_EXERCISE INSTRUCTIONS_
The response should be an exact copy of the records, with the pictures removed.

_DATA UNDER STUDY_

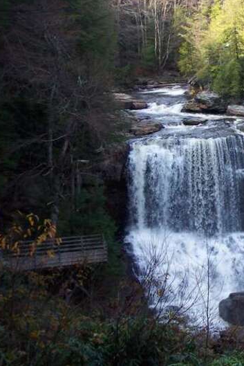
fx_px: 721
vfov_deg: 28.4
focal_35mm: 71
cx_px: 258
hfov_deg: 18.6
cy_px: 182
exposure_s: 1/180
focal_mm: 9.8
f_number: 3.1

_EXPECTED ANSWER_
fx_px: 721
vfov_deg: 28.4
focal_35mm: 71
cx_px: 258
hfov_deg: 18.6
cy_px: 182
exposure_s: 1/180
focal_mm: 9.8
f_number: 3.1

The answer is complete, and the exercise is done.